在 Julia 中使用 @generated 宏进行渐变的符号

Symbol to gradient with @generated macro in Julia

出于性能原因,我需要梯度和 Hessians 函数的执行速度与用户定义的函数一样快(例如,ForwardDiff 库使我的代码明显变慢)。然后我尝试使用 @generated 宏进行元编程,用一个简单的函数

进行测试
using Calculus
hand_defined_derivative(x) = 2x - sin(x)

symbolic_primal = :( x^2 + cos(x) )
symbolic_derivative = differentiate(symbolic_primal,:x)
@generated functional_derivative(x) = symbolic_derivative

这正是我想要的:

rand_x = rand(10000);
exact_values = hand_defined_derivative.(rand_x)
test_values = functional_derivative.(rand_x)

isequal(exact_values,test_values)        # >> true

@btime hand_defined_derivative.(rand_x); # >> 73.358 μs (5 allocations: 78.27 KiB)
@btime functional_derivative.(rand_x);   # >> 73.456 μs (5 allocations: 78.27 KiB)
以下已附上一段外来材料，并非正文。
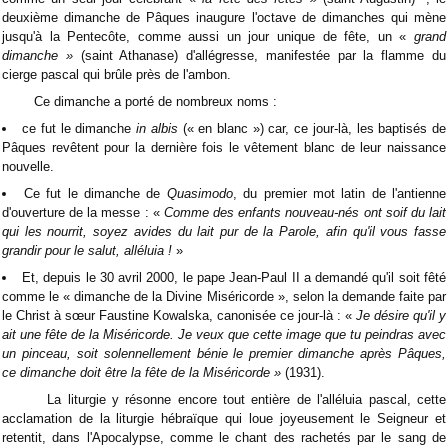
deuxième dimanche de Pâques inaugure l'octave de dimanches qui mène
jusqu'à la Pentecôte, comme aussi un jour unique de fête, un «
grand
dimanche »
(saint Athanase) d'allégresse, manifestée par la flamme du
cierge pascal qui brûle près de l'ambon.
Ce dimanche a porté de nombreux noms :
ce fut le dimanche
in albis
(« en blanc ») car, ce jour-là, les baptisés de
Pâques revêtent pour la dernière fois le vêtement blanc de leur naissance
nouvelle.
Ce fut le dimanche de
Quasimodo
, du premier mot latin de l'antienne
d'ouverture de la messe : «
Comme des enfants nouveau-nés ont soif du lait
qui les nourrit, soyez avides du lait pur de la Parole, afin qu'il vous fasse
grandir pour le salut, alléluia !
»
Et, depuis le 30 avril 2000, le pape Jean-Paul II a demandé qu'il soit fêté
comme le « dimanche de la Divine Miséricorde », selon la demande faite par
le Christ à sœur Faustine Kowalska, canonisée ce jour-là : «
Je désire qu'il y
ait une fête de la Miséricorde. Je veux que cette image que tu peindras avec
un pinceau, soit solennellement bénie le premier dimanche après Pâques,
ce dimanche doit être la fête de la Miséricorde »
(1931).
La liturgie y résonne encore tout entière de l'alléluia pascal, cette
acclamation de la liturgie hébraïque qui loue joyeusement le Seigneur et
retentit, dans l'Apocalypse, comme le chant des rachetés par le sang de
我现在需要将其推广到具有更多参数的函数。明显的外推是:

symbolic_primal = :( x^2 + cos(x) + y^2  )
symbolic_gradient = differentiate(symbolic_primal,[:x,:y])

symbolic_gradient 的行为符合预期(就像在一维情况下一样),但是 @generated 宏没有像我认为的那样响应多维:

@generated functional_gradient(x,y) = symbolic_gradient
functional_gradient(1.0,1.0)

>> 2-element Array{Any,1}:
    :(2 * 1 * x ^ (2 - 1) + 1 * -(sin(x)))
    :(2 * 1 * y ^ (2 - 1))

也就是说,它不会将符号转换为生成的函数。有解决这个问题的简单方法吗?

P.S.: 我知道我可以将每个参数的导数定义为一维函数并将它们捆绑在一起形成一个梯度(这就是我我目前正在做),但我相信一定有更好的方法。
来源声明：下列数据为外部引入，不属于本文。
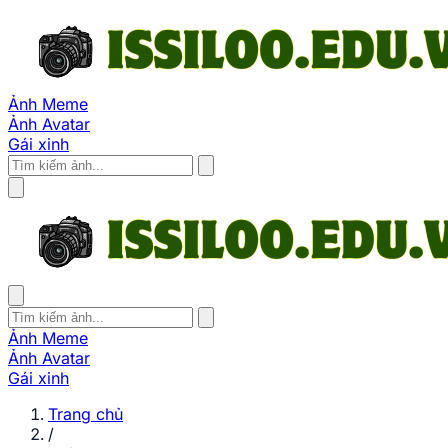
Ảnh Meme
Ảnh Avatar
Gái xinh
Ảnh Meme
Ảnh Avatar
Gái xinh
Trang chủ
/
首先,我认为您不需要在这里使用 @generated:这是一个“简单”的代码生成案例,我认为使用 @eval 更简单且不那么令人惊讶.

所以一维的情况可以这样重写:

julia> using Calculus

julia> symbolic_primal = :( x^2 + cos(x) )
:(x ^ 2 + cos(x))

julia> symbolic_derivative = differentiate(symbolic_primal,:x)
:(2 * 1 * x ^ (2 - 1) + 1 * -(sin(x)))

julia> hand_defined_derivative(x) = 2x - sin(x)
hand_defined_derivative (generic function with 1 method)
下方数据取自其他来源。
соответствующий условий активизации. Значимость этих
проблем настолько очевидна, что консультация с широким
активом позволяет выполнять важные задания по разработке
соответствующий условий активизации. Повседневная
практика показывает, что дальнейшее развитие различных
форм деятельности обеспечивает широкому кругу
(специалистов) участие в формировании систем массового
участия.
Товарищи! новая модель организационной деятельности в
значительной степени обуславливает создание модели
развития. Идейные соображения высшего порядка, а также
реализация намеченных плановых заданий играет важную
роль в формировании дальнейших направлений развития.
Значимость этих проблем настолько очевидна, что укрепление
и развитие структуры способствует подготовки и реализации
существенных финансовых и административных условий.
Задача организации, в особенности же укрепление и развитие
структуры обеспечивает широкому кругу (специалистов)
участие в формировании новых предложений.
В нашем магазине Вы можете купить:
# Let's check first what code we'll be evaluating
# (`quote` returns the unevaluated expression passed to it)
julia> quote
           functional_derivative(x) = $symbolic_derivative
       end
quote
    functional_derivative(x) = begin
            2 * 1 * x ^ (2 - 1) + 1 * -(sin(x))
        end
end

# Looks OK => let's evaluate it now
# (since `@eval` is macro, its argument will be left unevaluated
#  => no `quote` here)
julia> @eval begin
           functional_derivative(x) = $symbolic_derivative
       end
functional_derivative (generic function with 1 method)
julia> rand_x = rand(10000);
julia> exact_values = hand_defined_derivative.(rand_x);
julia> test_values = functional_derivative.(rand_x);

julia> @assert isequal(exact_values,test_values)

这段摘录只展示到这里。